This morning there was snow on the ground – not much but enough to cause traffic complications. Knowing that my last meeting of the day would end at 5 PM I happily skipped the early morning rise and left for work after the morning rush instead of before. It is nice not to have to get up and leave in the dark (or worse: snow and dark) – but of course it meant coming home in the dark. It’s going to be dark on one side of the day or the other.
I spent my day completing my Kenya assignment, working on a corporate assignment and some small stuff in between. Adding work up to 8 hours was, once again, a challenge. My departure for Japan next week is a relief and a reprieve from this headache.

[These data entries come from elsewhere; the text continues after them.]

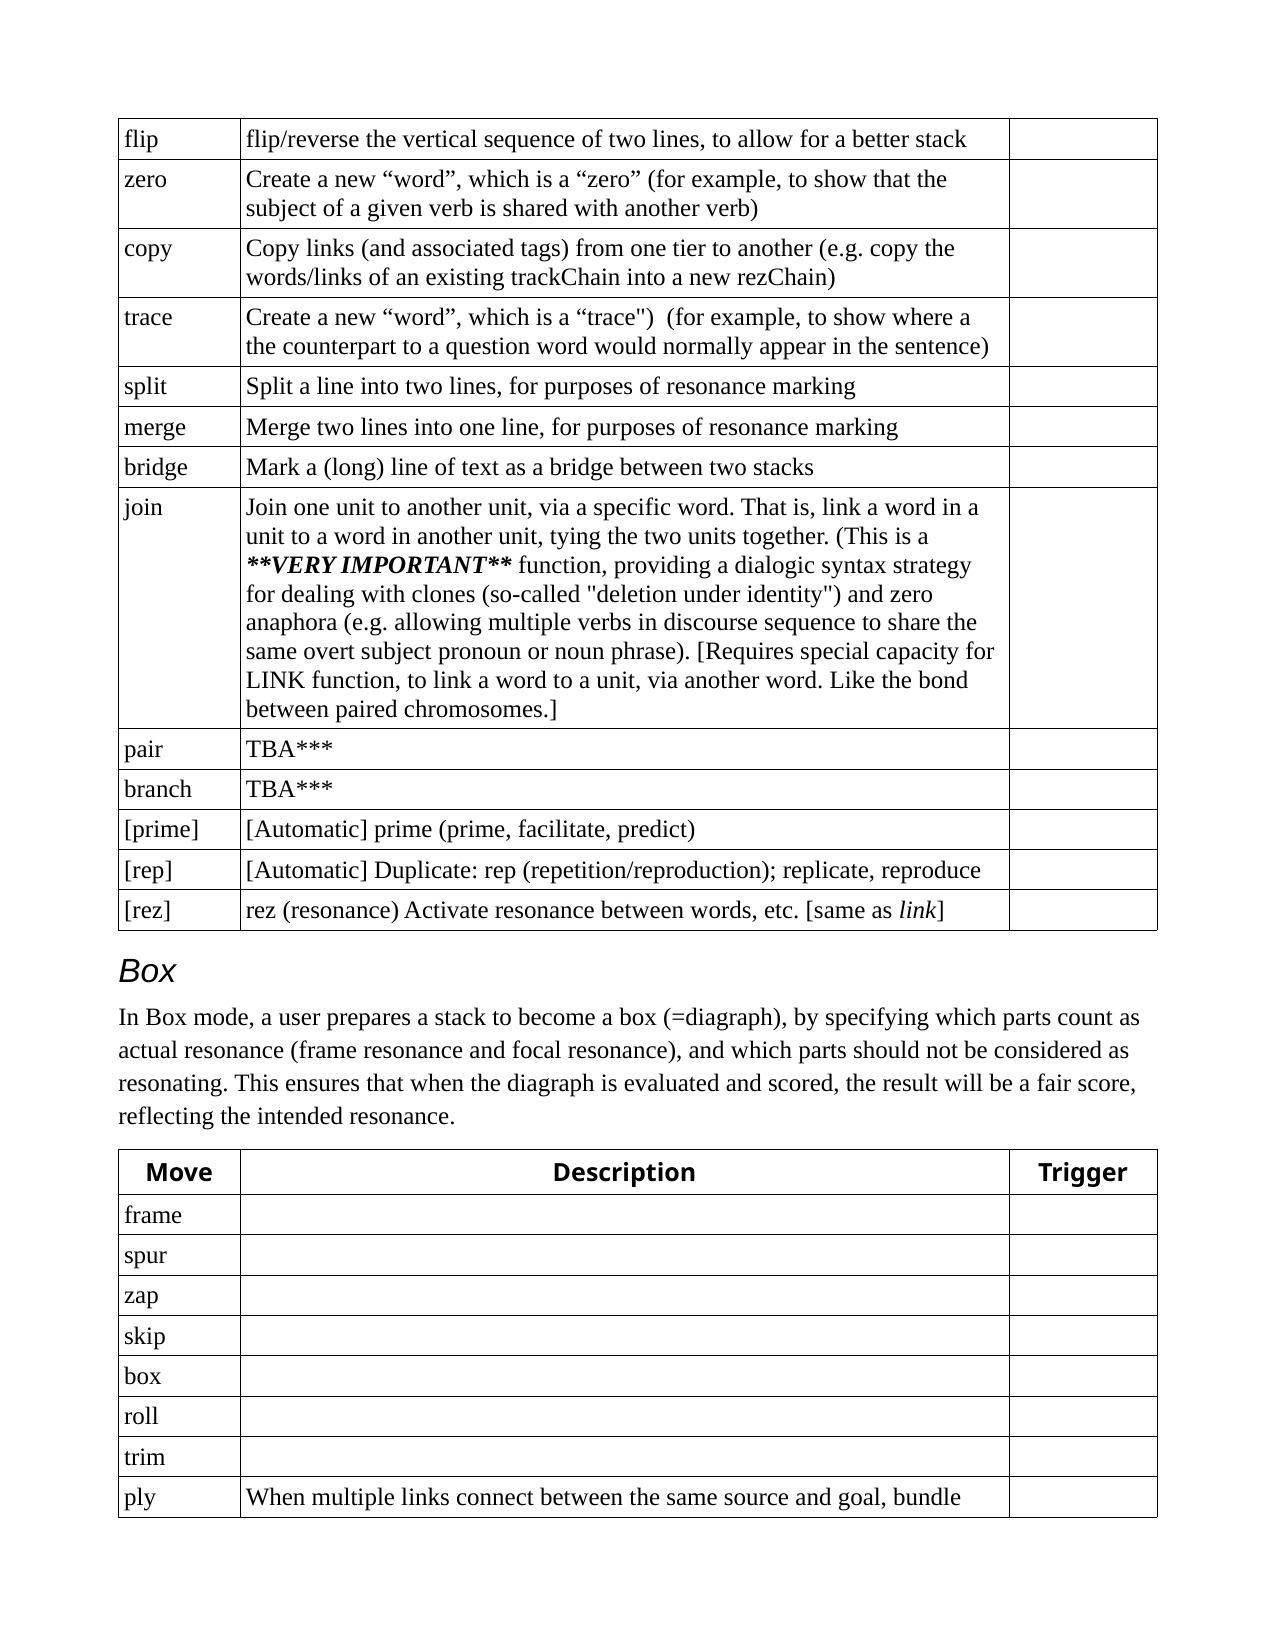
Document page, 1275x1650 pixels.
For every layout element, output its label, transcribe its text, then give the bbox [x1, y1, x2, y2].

table_cell [prime] [119, 810, 240, 849]
table_cell [1010, 407, 1157, 446]
table_cell [1010, 729, 1157, 768]
table_cell [1010, 119, 1157, 158]
table_cell [1010, 298, 1157, 366]
table_cell frame [119, 1195, 240, 1234]
table_cell When multiple links connect between the same source and goal, bundle [241, 1477, 1009, 1517]
table_cell [1010, 810, 1157, 849]
table_cell [Automatic] Duplicate: rep (repetition/reproduction); replicate, reproduce [241, 850, 1009, 889]
table_cell skip [119, 1316, 240, 1355]
table_header Trigger [1010, 1150, 1157, 1194]
subtitle Box [118, 951, 1157, 989]
table_cell bridge [119, 447, 240, 487]
table_cell [241, 1195, 1009, 1234]
table_cell [rez] [119, 890, 240, 930]
table_cell merge [119, 407, 240, 446]
table_cell [1010, 1477, 1157, 1517]
table_cell [1010, 1316, 1157, 1355]
table_cell roll [119, 1397, 240, 1436]
table_cell [241, 1397, 1009, 1436]
table_cell [Automatic] prime (prime, facilitate, predict) [241, 810, 1009, 849]
table_cell TBA*** [241, 770, 1009, 809]
table_cell split [119, 367, 240, 406]
table_cell [1010, 447, 1157, 487]
table_cell [1010, 1195, 1157, 1234]
table_cell box [119, 1356, 240, 1396]
table_cell [1010, 1437, 1157, 1476]
table_cell trim [119, 1437, 240, 1476]
table_cell Merge two lines into one line, for purposes of resonance marking [241, 407, 1009, 446]
table_cell [241, 1356, 1009, 1396]
table_cell ply [119, 1477, 240, 1517]
table_cell [241, 1437, 1009, 1476]
table_cell copy [119, 229, 240, 297]
table_cell [241, 1235, 1009, 1275]
table_cell flip [119, 119, 240, 158]
table_cell Create a new “word”, which is a “trace") (for example, to show where a the counterpart to a question word would normally appear in the sentence) [241, 298, 1009, 366]
table_cell [241, 1276, 1009, 1315]
table_cell Join one unit to another unit, via a specific word. That is, link a word in a unit to a word in another unit, tying the two units together. (This is a **VERY IMPORTANT** function, providing a dialogic syntax strategy for dealing with clones (so-called "deletion under identity") and zero anaphora (e.g. allowing multiple verbs in discourse sequence to share the same overt subject pronoun or noun phrase). [Requires special capacity for LINK function, to link a word to a unit, via another word. Like the bond between paired chromosomes.] [241, 488, 1009, 728]
table_cell zap [119, 1276, 240, 1315]
table_cell branch [119, 770, 240, 809]
table_cell TBA*** [241, 729, 1009, 768]
table_cell [1010, 1397, 1157, 1436]
table_cell Split a line into two lines, for purposes of resonance marking [241, 367, 1009, 406]
text In Box mode, a user prepares a stack to become a box (=diagraph), by specifying which parts count as actual resonance (frame resonance and focal resonance), and which parts should not be considered as resonating. This ensures that when the diagraph is evaluated and scored, the result will be a fair score, reflecting the intended resonance. [118, 1002, 1157, 1129]
table_cell [1010, 1276, 1157, 1315]
table_cell [1010, 890, 1157, 930]
table_header Description [241, 1150, 1009, 1194]
table_cell [1010, 160, 1157, 227]
table_cell join [119, 488, 240, 728]
table_cell [1010, 1235, 1157, 1275]
table_cell pair [119, 729, 240, 768]
table_header Move [119, 1150, 240, 1194]
table_cell [1010, 1356, 1157, 1396]
table_cell [1010, 488, 1157, 728]
table_cell [1010, 229, 1157, 297]
table_cell [1010, 770, 1157, 809]
table_cell [241, 1316, 1009, 1355]
table_cell [1010, 850, 1157, 889]
table_cell rez (resonance) Activate resonance between words, etc. [same as link] [241, 890, 1009, 930]
table_cell flip/reverse the vertical sequence of two lines, to allow for a better stack [241, 119, 1009, 158]
table_cell Mark a (long) line of text as a bridge between two stacks [241, 447, 1009, 487]
table_cell Copy links (and associated tags) from one tier to another (e.g. copy the words/links of an existing trackChain into a new rezChain) [241, 229, 1009, 297]
table_cell zero [119, 160, 240, 227]
table_cell spur [119, 1235, 240, 1275]
table_cell [rep] [119, 850, 240, 889]
table_cell Create a new “word”, which is a “zero” (for example, to show that the subject of a given verb is shared with another verb) [241, 160, 1009, 227]
table_cell trace [119, 298, 240, 366]
table_cell [1010, 367, 1157, 406]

Yesterday, a holiday, Axel and I went to the Peabody and Essex Museum in Salem. It was partially a preparation for our trip to Nagasaki next week. We were there to take another look at the artifacts that related to the Dutch trade with Japan, now that we have both read the 1000 autumns of Jacob de Zoet, a sad tale about cultural miscommunications, pride and greed.
The paintings of Decima island in Nagasaki Bay look so much cleaner than life must have been (and was described in the book) in the late 1700s, as do most other paintings of the trading posts in India, China and Indonesia at that time: idealized images of what the westerners wanted these places to look like.

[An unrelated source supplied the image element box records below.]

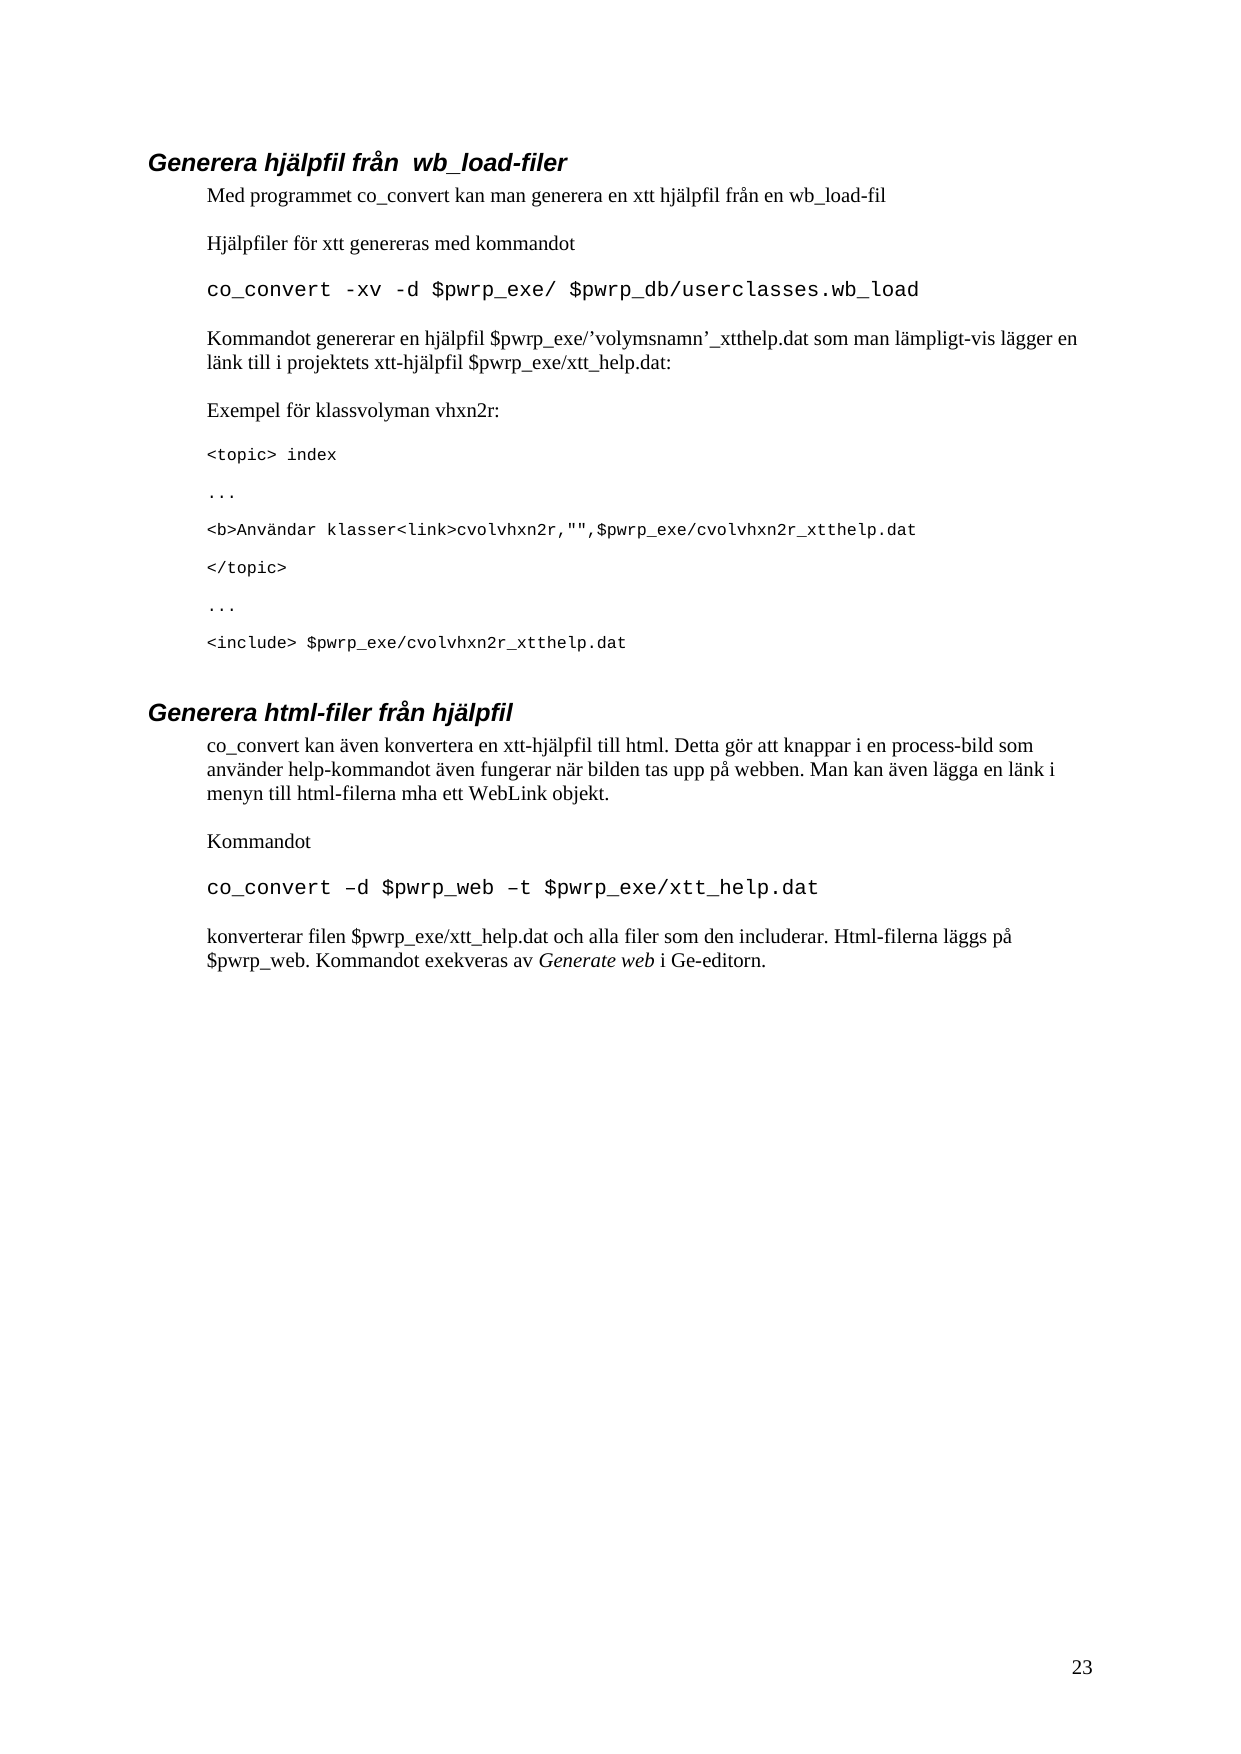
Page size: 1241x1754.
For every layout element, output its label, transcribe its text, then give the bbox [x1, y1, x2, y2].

text Kommandot [207, 829, 1093, 853]
text <b>Användar klasser<link>cvolvhxn2r,"",$pwrp_exe/cvolvhxn2r_xtthelp.dat [207, 522, 1093, 541]
text Hjälpfiler för xtt genereras med kommandot [207, 231, 1093, 255]
text ... [207, 484, 1093, 503]
text Exempel för klassvolyman vhxn2r: [207, 398, 1093, 422]
text Kommandot genererar en hjälpfil $pwrp_exe/’volymsnamn’_xtthelp.dat som man lämpligt-vis lägger en länk till i projektets xtt-hjälpfil $pwrp_exe/xtt_help.dat: [207, 326, 1093, 374]
text co_convert –d $pwrp_web –t $pwrp_exe/xtt_help.dat [207, 877, 1093, 901]
text co_convert kan även konvertera en xtt-hjälpfil till html. Detta gör att knappar i en process-bild som använder help-kommandot även fungerar när bilden tas upp på webben. Man kan även lägga en länk i menyn till html-filerna mha ett WebLink objekt. [207, 733, 1093, 805]
subtitle Generera html-filer från hjälpfil [148, 698, 1093, 726]
text <topic> index [207, 446, 1093, 465]
text ... [207, 597, 1093, 616]
text co_convert -xv -d $pwrp_exe/ $pwrp_db/userclasses.wb_load [207, 279, 1093, 302]
text konverterar filen $pwrp_exe/xtt_help.dat och alla filer som den includerar. Html-filerna läggs på $pwrp_web. Kommandot exekveras av Generate web i Ge-editorn. [207, 924, 1093, 972]
text </topic> [207, 559, 1093, 578]
text <include> $pwrp_exe/cvolvhxn2r_xtthelp.dat [207, 635, 1093, 654]
subtitle Generera hjälpfil från wb_load-filer [148, 148, 1093, 176]
text Med programmet co_convert kan man generera en xtt hjälpfil från en wb_load-fil [207, 183, 1093, 207]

We admired the porcelain ware, much of it commissioned by the Dutch, and the intricate craftsmanship of the Chinese and Japanese artisans who made furniture and household goods for the European and American markets.
We also visited the Shapeshifting exhibit of Native American artistry, old and modern. Its piece de resistance, at least for us, was the thirty or so foot whale hanging from the ceiling made entirely from white plastic chairs.
And all through this, in the background, I play scrabble with my sister in Belgium; she on her iPad and me on my smartphone. She has beaten me royally several times already on an English board, a French board and now we are playing on a Spanish board – a language neither one of us speaks. We are putting down words of which we don’t know the meaning. Playing in a language you don’t know is a lot of work and I am not sure I like it. Next we’ll try Dutch, still a formidable challenge for me.